The effect of sampling artifacts on the mass concentrations obtained by manual PM2.5 samplers
|關鍵字:||多濾紙PM10-PM2.5採樣器;半揮發性物質;濾紙面速度;固氣分離器;濾紙動態量測系統;MFPPS;evaporated loss;face velocity;PMD;FDMS-TEOM|
|摘要:||本研究使用多濾紙PM10-PM2.5採樣器(Multi-Filter PM10-PM2.5 Sampler, MFPPS)與一部雙通道採樣器(Dichotomous Sampler, Dichot)、一部符合美國聯邦參考方法(Federal Reference Method, FRM)的WINS PM2.5採樣器及一部搭載濾紙動態量測系統的震盪錐形微量天平(tapered element oscillating microbalance with the filter dynamic measurement system, FDMS-TEOM)於交通大學的校園進行並列採樣，其中MFPPS的頻道2加裝了多孔金屬片固氣分離器(porous metal denuder, PMD)，以收集採樣過程中微粒揮發掉的質量濃度。
研究結果顯示，因揮發造成的質量濃度損失占修正揮發後之日平均PM2.5質量濃度(PM2.5,Mcorr)約 5.8至36%，且此比例隨著濾紙上微粒負荷量的降低及濾紙面速度的上升有增加的趨勢。

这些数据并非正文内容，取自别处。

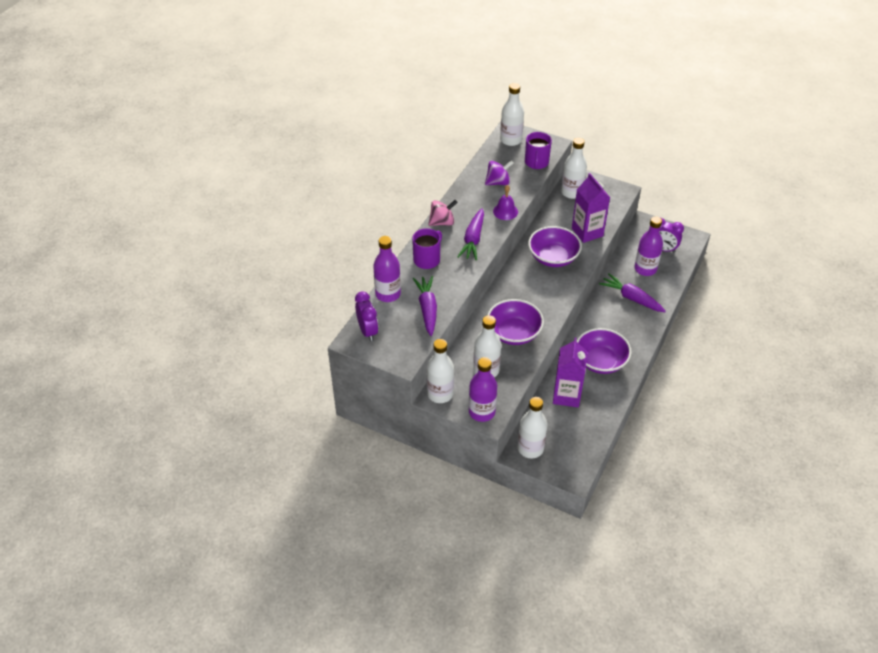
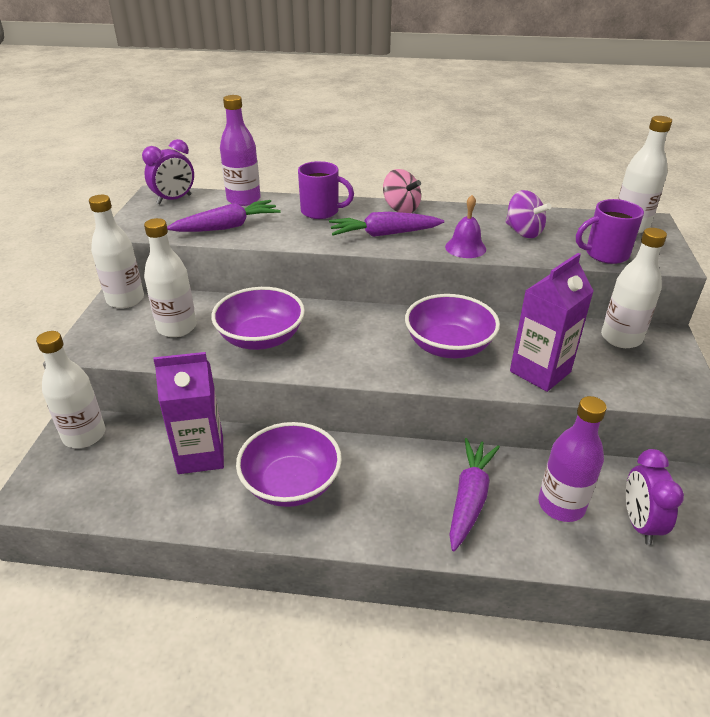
camera: 70 degrees right, 10 degrees down
(482, 412) = (95, 338): purple bottle -> none

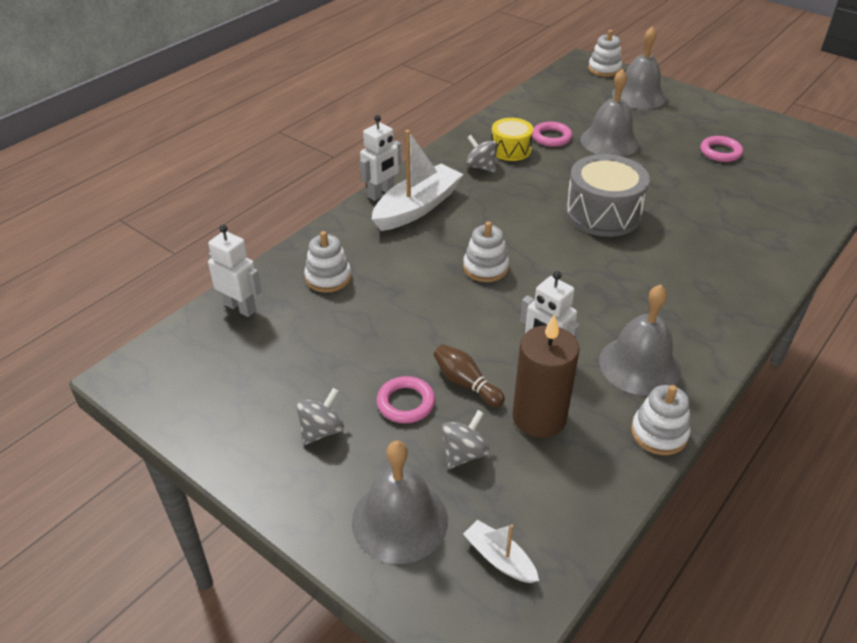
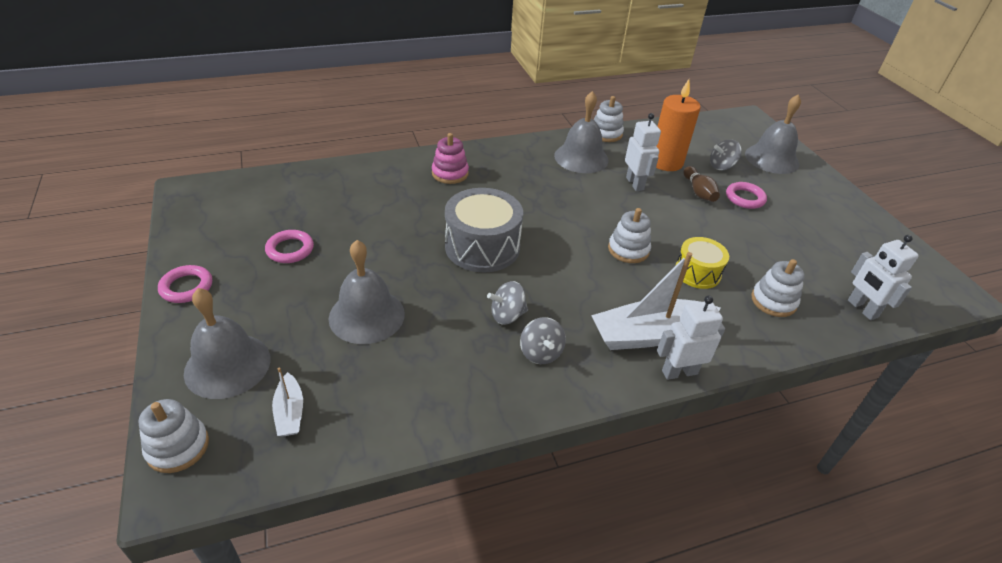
camera: 150 degrees left, 0 degrees up
(321, 430) = (806, 207): grey spinning top -> grey spinning top (507, 315)
(499, 558) = (727, 132): white boat -> white boat (290, 412)
(510, 150) = (484, 360): yellow drum -> yellow drum (697, 272)
(539, 417) = (666, 162): brown candle -> orange candle
(551, 137) = (419, 354): pink ring -> pink ring (186, 287)
(728, 268) = (450, 173): none -> pink stacking toy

分析PMD採集到的微粒揮發成分發現，採樣過程揮發掉的NH4+、NO3- 及Cl-濃度占PM2.5,Mcorr的平均百分比分別為9.5 ± 6.2、5.4 ± 3.7、及 2.0 ± 1.3 %，而在各物種中平均所占的比例則分別為46.4 ± 19.2、66.9 ± 18.5及74.4 ± 14.0 %。濾紙調理的部分，在連續調理秤重24、48、72、96及120小時後，PM2.5,Mcorr濃度分別降低了3.5 ± 1.8、5.1 ± 1.7、6.2 ± 2.5、7.4 ± 3.3及8.5 ± 3.2 %。FDMS-TEOM和手動濾紙採樣器比對的結果顯示，由於受採樣過程及濾紙後續調理過程微粒揮發損失的影響，WINS、Dichot及MFPPS所測得之日平均PM2.5質量濃度分別較FDMS-TEOM的量測結果低了16.6 ± 9.0、15.2 ± 10.6及12.5 ± 8.8 %。而以PMD測得之微粒揮發量修正後的PM2.5,Mcorr，其測值與FDMS-TEOM的量測結果相當接近，顯示FDMS-TEOM能修正採樣干擾的影響，是一部準確的PM2.5即時監測器。|
In this study, the multi-filter PM10-PM2.5 sampler (MFPPS) was collocated with a dichotomous sampler (Dichot, Andersen, Model SA-241), a WINS PM2.5 sampler (Thermo, Model 2000-FRM), and a tapered element oscillating microbalance with the filter dynamic measurement system (FDMS-TEOM, Thermo, Model 1405-DF) were conducted at Taiwan Nation Chiao-Tung University (NCTU) campus. In order to evaluate the evaporation loss of fine particles (PM2.5), porous metal denuders (PMDs) were installed in sampling channels of the MFPPS to measure the concentration of evaporated ion species during sampling. Results showed that the evaporation loss in PM2.5 was severe during sampling, accounting for 5.8 to 36.0 % of the corrected daily average PM2.5 concentration (PM2.5,Mcorr) and the percentage increased with decreasing loaded particle mass and increasing filtration velocity. During 24-h sampling, the evaporated NH4+, NO3- and Cl- concentrations accounted for 9.5 ± 6.2, 5.4 ± 3.7, and 2.0 ± 1.3 % in PM2.5,Mcorr, respectively, or 46.4 ± 19.2, 66.9 ± 18.5, and 74.4 ± 14.0 %, in the concentration of each species, respectively. The PM2.5,Mcorr concentration was decreased by 3.5 ± 1.8 % after 24-h conditioning, and was further decreased by 5.1 ± 1.7, 6.2 ± 2.5, 7.4 ± 3.3 and 8.5 ± 3.2 % after 48, 72, 96, and 120-h conditioning, respectively. Due to the evaporation loss, daily average PM2.5 concentrations measured by the WINS, Dichot, and MFPPS were lower than those the FDMS-TEOM by 16.6 ± 9.0, 15.2 ± 10.6 and 12.5 ± 8.8 %, respectively. When the MFPPS PM2.5 concentrations were corrected for the evaporated loss determined by the PMD, good agreement with those by the FDMS-TEOM was achieved. This indicates the FDMS-TEOM with the capability to adjust for sampling artifacts is an accurate real-time PM2.5 monitor.